---- Texto para revisión

El gobernador del estado oriental de Monagas, José Gregorio Briceño, denunció el viernes que está "viviendo un golpe de Estado" en su entidad debido a que el gobierno central le quitó el control de la policía estatal pocos días después que la directiva del partido oficialista lo suspendió de la organización.

"No tengo control de la policía del Estado en este momento. Soy la máxima autoridad, pero estoy viviendo un golpe de Estado", dijo a la prensa Briceño, cuyas recientes críticas contra algunos dirigentes cayeron mal en el gobierno.

Ningún funcionario emitió de momento comentarios sobre la denuncia de Briceño.

En una muestra de la intensa pugna que hay en el oficialista Partido Socialista Unido de Venezuela (PSUV), Briceño cuestionó con dureza a algunos miembros de la organización y en especial al presidente de la Asamblea Nacional, el diputado Diosdado Cabello, al que señaló de haber amasado gran poder y de participar en lucrativos negocios al amparo del gobierno.

El gobernador disidente aseguró que ahora era el "hombre más perseguido" por la policía política, la Guardia Nacional y la inteligencia del Ejército.

"Tengo custodia para entrar y salir de mi casa...El Sebin (Servicio Bolivariana de Inteligencia Nacional) le tiró un asalto a mi cuerpo de seguridad. Andan detrás de mi vida", indicó, al tiempo en que denunció que el oficialismo le estaría preparando un juicio.

"Preparen la celda. No me iré. Cumpliré mi mandato. Me mantendré en una posición independiente", enfatizó.

Briceño descartó que vaya a asistir al tribunal disciplinario del PSUV, tal como se lo exigió la directiva del partido luego de anunciarle la suspensión el 14 de marzo. Consideró que el presidente Hugo Chávez y el vicepresidente Elías Jaua ya lo habían "sentenciado" por adelantado.

--------
---- Datos proporcionados

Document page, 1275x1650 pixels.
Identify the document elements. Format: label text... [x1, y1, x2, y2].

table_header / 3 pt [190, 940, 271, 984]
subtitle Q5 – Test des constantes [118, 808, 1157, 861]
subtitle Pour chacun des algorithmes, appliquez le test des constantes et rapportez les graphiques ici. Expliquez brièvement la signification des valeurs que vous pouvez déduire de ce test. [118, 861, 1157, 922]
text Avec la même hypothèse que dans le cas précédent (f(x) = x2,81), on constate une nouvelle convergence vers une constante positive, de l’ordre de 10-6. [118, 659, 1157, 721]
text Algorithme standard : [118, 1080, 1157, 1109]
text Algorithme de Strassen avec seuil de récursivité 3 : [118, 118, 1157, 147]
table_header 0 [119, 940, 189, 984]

--------

Descripción de la tarea » Cite íntegramente el texto sobre la denuncia del gobernador de Monagas. El material que acompaña al texto constituye un contenido independiente.

Solución de la tarea »
El gobernador del estado oriental de Monagas, José Gregorio Briceño, denunció el viernes que está "viviendo un golpe de Estado" en su entidad debido a que el gobierno central le quitó el control de la policía estatal pocos días después que la directiva del partido oficialista lo suspendió de la organización.

"No tengo control de la policía del Estado en este momento. Soy la máxima autoridad, pero estoy viviendo un golpe de Estado", dijo a la prensa Briceño, cuyas recientes críticas contra algunos dirigentes cayeron mal en el gobierno.

Ningún funcionario emitió de momento comentarios sobre la denuncia de Briceño.

En una muestra de la intensa pugna que hay en el oficialista Partido Socialista Unido de Venezuela (PSUV), Briceño cuestionó con dureza a algunos miembros de la organización y en especial al presidente de la Asamblea Nacional, el diputado Diosdado Cabello, al que señaló de haber amasado gran poder y de participar en lucrativos negocios al amparo del gobierno.

El gobernador disidente aseguró que ahora era el "hombre más perseguido" por la policía política, la Guardia Nacional y la inteligencia del Ejército.

"Tengo custodia para entrar y salir de mi casa...El Sebin (Servicio Bolivariana de Inteligencia Nacional) le tiró un asalto a mi cuerpo de seguridad. Andan detrás de mi vida", indicó, al tiempo en que denunció que el oficialismo le estaría preparando un juicio.

"Preparen la celda. No me iré. Cumpliré mi mandato. Me mantendré en una posición independiente", enfatizó.

Briceño descartó que vaya a asistir al tribunal disciplinario del PSUV, tal como se lo exigió la directiva del partido luego de anunciarle la suspensión el 14 de marzo. Consideró que el presidente Hugo Chávez y el vicepresidente Elías Jaua ya lo habían "sentenciado" por adelantado.